Current research in Professor Dawson’s laboratory focuses on further characterization of transplanted hiPSC-derived neurons, for example, specific neuronal subtype expression. The ultimate goal is to apply this in vitro differentiation protocol to neurological disorders such as stroke, Alzheimer’s disease, and Parkinson’s disease. The balanced network of excitatory and inhibitory neurons is particularly appropriate for brain regions with focal trauma, such as non-diffuse cases of stroke. Human/rodent chimeric models can determine the fate of healthy or diseased state human neurons when transplanted into rodents models of neurological disorders or wild-type rodents, respectively. Chimeric models are most suitable for monogenic disorders in which neuron-intrinsic versus extrinsic factors can be more easily distinguished than for polygenic disorders. Chimeric models using older rodents can also provide the local environment of the mature brain that is more relevant to some disorders. Age is an important consideration because to increase the translatability of results, hiPSC-derived neurons from individuals with Alzheimer’s disease and Parkinson’s disease may require aspects of aging to be mimicked in vitro (van den Ameele et al., 2014).
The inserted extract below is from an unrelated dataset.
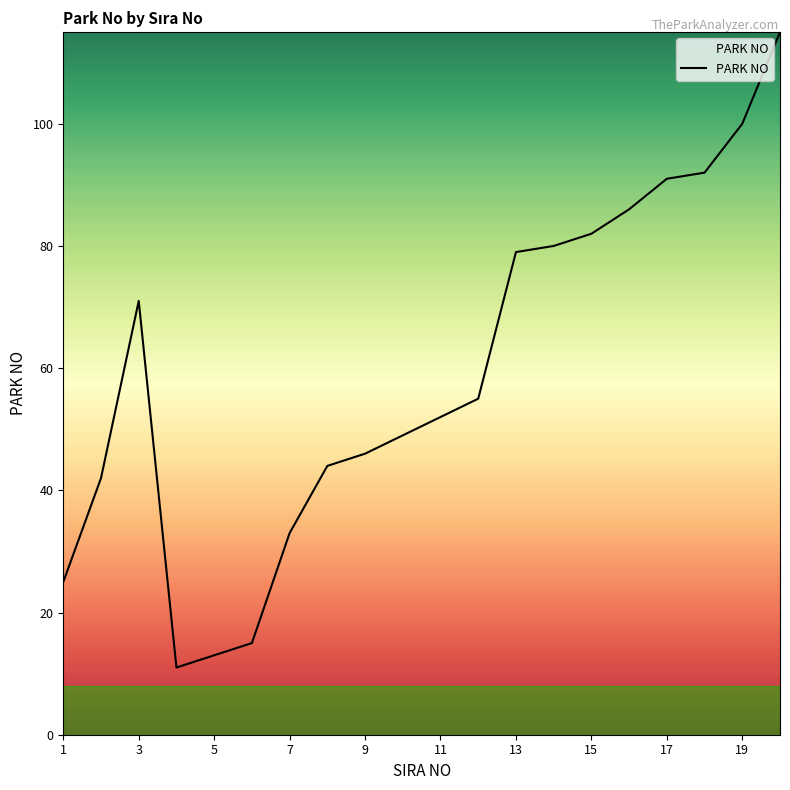

What is the minimum value shown in the chart?

11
When healthy iPSC-derived neurons were transplanted into a mouse model of Alzheimer’s disease, the human neurons displayed neurodegenerative changes and underwent cell death (Espuny-Camacho et al., 2017). Such observations are crucial to determine whether the focus of potential treatment strategies should lie on the neurons themselves or the environmental milieu.
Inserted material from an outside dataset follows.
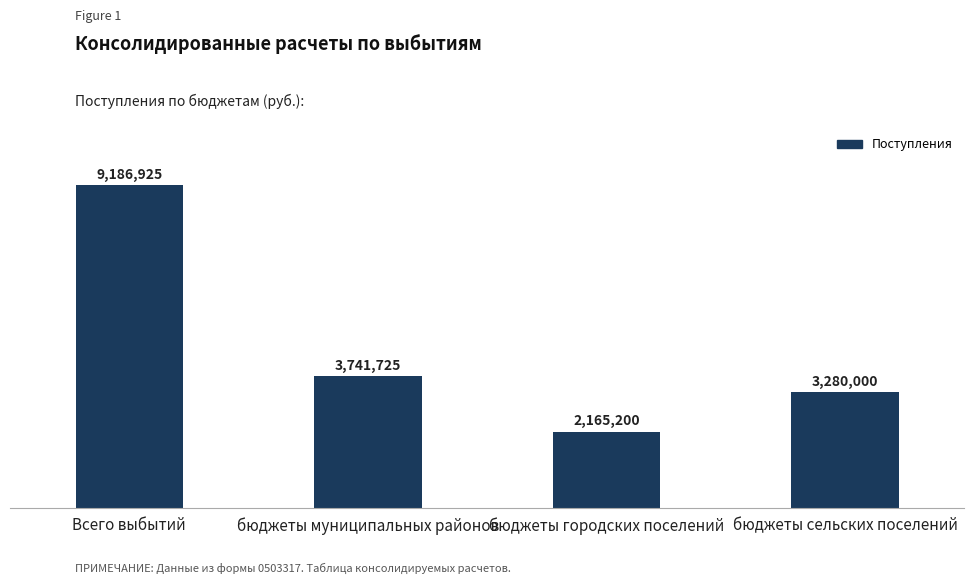

What position from the right is бюджеты сельских поселений?

1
Undoubtedly, the principal advance by Professor Dawson’s laboratory is the development of the RONA culture method that generates a balanced network of neurons that is representative of the ratio of excitation and inhibition in the human brain. Future research may uncover novel information about human neurological disorders that are poorly replicated in mouse models. The high failure of clinical trials investigating potential treatment options for Alzheimer’s disease is one example. The significance of hiPSC lines continues to increase, as evidenced by the recent creation of hiPSC lines for other neurological disorders such as bipolar disorder and schizophrenia (Ishii et al., 2019).
This is an open-access article distributed under the terms of the Creative Commons Attribution 4.0 International license, which permits unrestricted use, distribution and reproduction in any medium provided that the original work is properly attributed.